Nadie se inventó la corrupción; es una sombra, una presencia que acompaña la historia humana, siempre al asecho de las oportunidades. A la corrupción la detiene o al menos la dificulta, el sentido de comunidad, de bien común, de destino compartido, de control social, que permite relaciones más directas, no intermediadas, entre personas y grupos humanos, donde se dan un orden y unas reglas consuetudinarias, que sucumbirán en el anonimato, con la progresiva masificación de la vida social que, literalmente evapora las relaciones, no solo entre las personas sino con sus obras y su accionar. Esas relaciones van siendo reemplazadas por el egoísmo que desde siempre está presente en la condición humana y que en la sociedad actual no encuentra una fuerza que lo confronte y neutralice.

Esa sociedad, originalmente acotada, limitada cuando no encerrada, con el avance de los tiempos modernos, poco a poco se ha abierto como espacio de vida y de producción e intercambios, con lo cual las relaciones sociales empiezan a extenderse y a perder intensidad.

En estos tiempos, al revés de lo que muchos piensan, la corrupción ha  encontrado el terreno abonado, por el  repliegue de la presencia estatal en la vida económica, fruto de los  proceso de privatización o  desestatización, y  de globalización o desnacionalización de las economías, por el  avance del “mercado libre” como  eje y motor de la economía y en general de la vida social. Se consolidó entonces el reino de la mercancía, donde todo tiene un precio, se compra y se vende; y el poder del ciudadano es su capacidad adquisitiva, sus ingresos. Ya lo importante no son los derechos y las relaciones de las personas con una autoridad que vela por su respeto y cumplimiento; ahora es el poder económico al desnudo, bajo el imperio de la ley de la selva de un poder sin atenuantes, el del más fuerte económicamente.

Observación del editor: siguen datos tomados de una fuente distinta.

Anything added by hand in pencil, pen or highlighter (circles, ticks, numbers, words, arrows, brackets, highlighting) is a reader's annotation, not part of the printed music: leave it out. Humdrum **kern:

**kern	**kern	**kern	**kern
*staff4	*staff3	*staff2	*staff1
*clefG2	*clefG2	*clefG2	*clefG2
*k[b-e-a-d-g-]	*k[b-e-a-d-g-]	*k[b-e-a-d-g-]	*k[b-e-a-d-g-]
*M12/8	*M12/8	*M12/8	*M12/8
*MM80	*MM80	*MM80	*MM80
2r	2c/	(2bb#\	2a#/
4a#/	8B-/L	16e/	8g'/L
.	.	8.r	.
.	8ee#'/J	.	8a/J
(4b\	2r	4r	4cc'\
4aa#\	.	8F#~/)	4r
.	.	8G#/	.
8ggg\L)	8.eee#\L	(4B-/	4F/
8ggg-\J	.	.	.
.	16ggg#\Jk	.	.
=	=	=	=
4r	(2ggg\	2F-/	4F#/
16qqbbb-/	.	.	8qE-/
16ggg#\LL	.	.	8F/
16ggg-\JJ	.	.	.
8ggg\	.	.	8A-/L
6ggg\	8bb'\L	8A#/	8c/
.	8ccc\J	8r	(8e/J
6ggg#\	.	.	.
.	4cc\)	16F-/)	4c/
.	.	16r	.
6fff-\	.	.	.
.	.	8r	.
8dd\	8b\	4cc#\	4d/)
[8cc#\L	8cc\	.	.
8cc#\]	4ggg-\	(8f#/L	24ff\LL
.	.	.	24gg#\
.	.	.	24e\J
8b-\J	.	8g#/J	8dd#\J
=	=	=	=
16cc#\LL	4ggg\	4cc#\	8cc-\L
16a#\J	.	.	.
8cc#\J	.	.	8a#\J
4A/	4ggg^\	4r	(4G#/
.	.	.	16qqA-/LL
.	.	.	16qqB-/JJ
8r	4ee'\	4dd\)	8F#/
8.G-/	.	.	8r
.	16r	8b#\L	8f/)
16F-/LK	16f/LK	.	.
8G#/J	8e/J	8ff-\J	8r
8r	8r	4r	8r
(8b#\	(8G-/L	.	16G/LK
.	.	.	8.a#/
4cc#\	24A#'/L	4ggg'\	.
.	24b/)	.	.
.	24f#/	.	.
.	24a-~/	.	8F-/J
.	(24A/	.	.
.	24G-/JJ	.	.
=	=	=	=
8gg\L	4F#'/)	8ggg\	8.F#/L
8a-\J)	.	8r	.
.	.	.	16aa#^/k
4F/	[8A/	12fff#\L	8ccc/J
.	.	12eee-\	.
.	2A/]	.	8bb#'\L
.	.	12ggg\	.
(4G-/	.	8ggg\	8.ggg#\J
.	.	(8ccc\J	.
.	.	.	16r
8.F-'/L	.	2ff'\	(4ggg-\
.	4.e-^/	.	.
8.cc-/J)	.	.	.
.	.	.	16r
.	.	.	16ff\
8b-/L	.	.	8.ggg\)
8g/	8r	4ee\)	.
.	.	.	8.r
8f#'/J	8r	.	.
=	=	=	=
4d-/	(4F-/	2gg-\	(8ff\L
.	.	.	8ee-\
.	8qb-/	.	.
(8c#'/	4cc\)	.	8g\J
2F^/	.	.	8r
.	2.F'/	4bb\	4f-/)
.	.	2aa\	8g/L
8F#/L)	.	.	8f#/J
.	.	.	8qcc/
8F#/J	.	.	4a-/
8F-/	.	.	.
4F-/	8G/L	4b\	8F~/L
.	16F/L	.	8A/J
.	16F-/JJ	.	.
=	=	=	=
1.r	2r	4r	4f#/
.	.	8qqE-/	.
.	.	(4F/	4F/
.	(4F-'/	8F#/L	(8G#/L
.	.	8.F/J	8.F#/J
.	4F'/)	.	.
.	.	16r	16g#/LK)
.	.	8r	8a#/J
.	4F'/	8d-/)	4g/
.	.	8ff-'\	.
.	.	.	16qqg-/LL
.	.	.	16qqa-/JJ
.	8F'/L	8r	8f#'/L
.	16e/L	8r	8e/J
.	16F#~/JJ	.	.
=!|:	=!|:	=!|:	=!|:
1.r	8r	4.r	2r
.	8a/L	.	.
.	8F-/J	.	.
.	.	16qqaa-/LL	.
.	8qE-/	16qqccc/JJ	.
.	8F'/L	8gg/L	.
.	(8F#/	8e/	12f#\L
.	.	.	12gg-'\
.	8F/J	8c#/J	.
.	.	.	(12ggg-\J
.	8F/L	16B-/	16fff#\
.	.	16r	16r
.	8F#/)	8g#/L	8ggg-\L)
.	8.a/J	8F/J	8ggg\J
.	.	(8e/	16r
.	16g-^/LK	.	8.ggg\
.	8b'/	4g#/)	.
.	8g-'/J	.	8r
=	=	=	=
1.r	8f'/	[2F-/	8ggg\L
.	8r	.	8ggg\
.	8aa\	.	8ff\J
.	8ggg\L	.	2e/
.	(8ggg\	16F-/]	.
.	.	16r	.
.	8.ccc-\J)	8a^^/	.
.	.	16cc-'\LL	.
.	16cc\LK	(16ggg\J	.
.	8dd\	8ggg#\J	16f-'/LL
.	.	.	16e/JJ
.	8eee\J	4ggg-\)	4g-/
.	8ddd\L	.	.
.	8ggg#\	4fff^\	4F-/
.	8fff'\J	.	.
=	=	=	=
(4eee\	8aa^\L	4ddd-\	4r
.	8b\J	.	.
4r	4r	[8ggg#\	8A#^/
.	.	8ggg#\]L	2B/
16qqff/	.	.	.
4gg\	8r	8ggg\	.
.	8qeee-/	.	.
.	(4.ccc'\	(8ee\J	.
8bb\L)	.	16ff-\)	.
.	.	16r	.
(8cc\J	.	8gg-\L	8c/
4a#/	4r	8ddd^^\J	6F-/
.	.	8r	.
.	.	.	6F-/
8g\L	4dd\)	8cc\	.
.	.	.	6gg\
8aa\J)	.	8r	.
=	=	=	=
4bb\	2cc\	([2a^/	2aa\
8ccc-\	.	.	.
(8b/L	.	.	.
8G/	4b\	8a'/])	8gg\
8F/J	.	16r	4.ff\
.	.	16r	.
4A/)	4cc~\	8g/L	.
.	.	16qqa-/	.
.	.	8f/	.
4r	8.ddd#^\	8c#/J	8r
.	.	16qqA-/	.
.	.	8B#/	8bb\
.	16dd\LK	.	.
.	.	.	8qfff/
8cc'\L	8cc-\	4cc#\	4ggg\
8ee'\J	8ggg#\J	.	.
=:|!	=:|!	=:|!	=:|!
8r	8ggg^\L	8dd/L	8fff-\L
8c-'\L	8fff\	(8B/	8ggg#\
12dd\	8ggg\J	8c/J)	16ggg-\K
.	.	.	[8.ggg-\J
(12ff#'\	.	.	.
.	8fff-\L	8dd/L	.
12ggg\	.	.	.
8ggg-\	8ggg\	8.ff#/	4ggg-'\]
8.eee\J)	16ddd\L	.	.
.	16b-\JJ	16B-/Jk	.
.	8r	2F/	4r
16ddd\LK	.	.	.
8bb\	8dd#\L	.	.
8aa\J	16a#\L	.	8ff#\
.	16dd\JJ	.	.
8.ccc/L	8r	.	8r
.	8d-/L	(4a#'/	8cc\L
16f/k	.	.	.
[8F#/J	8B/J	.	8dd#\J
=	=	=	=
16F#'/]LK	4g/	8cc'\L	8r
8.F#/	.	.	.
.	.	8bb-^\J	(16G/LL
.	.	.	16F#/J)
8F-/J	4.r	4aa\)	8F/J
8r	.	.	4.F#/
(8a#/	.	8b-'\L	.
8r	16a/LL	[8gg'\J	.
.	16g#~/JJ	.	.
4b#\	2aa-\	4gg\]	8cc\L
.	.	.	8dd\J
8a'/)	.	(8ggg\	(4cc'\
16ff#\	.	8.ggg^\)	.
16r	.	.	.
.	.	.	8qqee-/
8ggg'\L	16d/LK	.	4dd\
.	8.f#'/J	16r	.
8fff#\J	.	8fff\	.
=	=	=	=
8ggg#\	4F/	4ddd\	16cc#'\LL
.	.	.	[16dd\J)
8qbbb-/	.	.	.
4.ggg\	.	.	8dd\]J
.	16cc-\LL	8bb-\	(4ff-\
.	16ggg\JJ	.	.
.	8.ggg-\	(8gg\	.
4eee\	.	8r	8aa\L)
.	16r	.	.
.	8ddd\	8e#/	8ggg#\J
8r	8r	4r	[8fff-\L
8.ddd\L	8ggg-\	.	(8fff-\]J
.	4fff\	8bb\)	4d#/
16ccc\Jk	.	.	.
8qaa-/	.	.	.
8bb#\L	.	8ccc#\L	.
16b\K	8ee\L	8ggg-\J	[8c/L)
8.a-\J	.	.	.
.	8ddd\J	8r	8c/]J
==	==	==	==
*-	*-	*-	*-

Quedó arrinconada la corrupción tradicional del que le roba directamente la plata al otro o que intriga para obtener puesto en la nómina (“que tiemblen los porteros”, se decía cuando se aproximaban las elecciones) que, frente a lo actual, son meros pecados veniales. Hoy, la significativa es la surgida de todo tipo de maromas y trapisondas para quedarse con el contrato de una obra pública, que antes hacía directamente el Estado, con su personal y burocracia. Es el escenario establecido por la filosofía neoliberal vigente, con su paso del Estado ejecutor al Estado contratista. Los pequeños robos y trampas de ayer fueron desplazados por la corrupción en grande permitida por la captura por intereses privados, de la contratación del Estado. Contratación pública que se disparó, enmarcada en el exabrupto jurídico de realizarse con las normas vigentes para la contratación entre particulares, puerta de entrada de la actual corrupción.

Hoy estas políticas de corte neoliberal, empiezan a ser cuestionadas y revisadas.  En ese escenario es urgente tomar medidas para darle la mayor transparencia posible a la contratación de la obra pública y para ello la medida   clave es someterla al proceso licitatorio y limitar la contratación directa a casos determinados y claramente definidos en las normas. El camino de solución son licitaciones con reglas y procedimientos claros y concretos, para garantizarle  al proceso contractual, efectividad y en transparencia. Complementado con un proceso efectivo de control de la contratación y de la ejecución de lo contratado. En este punto, la experiencia del control previo debe evaluarse, pues con todo y sus problemas, que son corregibles, fue un procedimiento valioso; permitiría una ejecución de obra pública eficiente, transparente y responsable, complementada con la introducción de un actor que antes no existía, el ciudadano y su capacidad para  controlar la obra pública que, en todas sus etapas, facilitado por el proceso de descentralización y de fortalecimiento de las instancias regionales y locales, que acercan e involucran al ciudadano y a sus organizaciones, facilitándoles el  ejercicio del control de la inversión pública.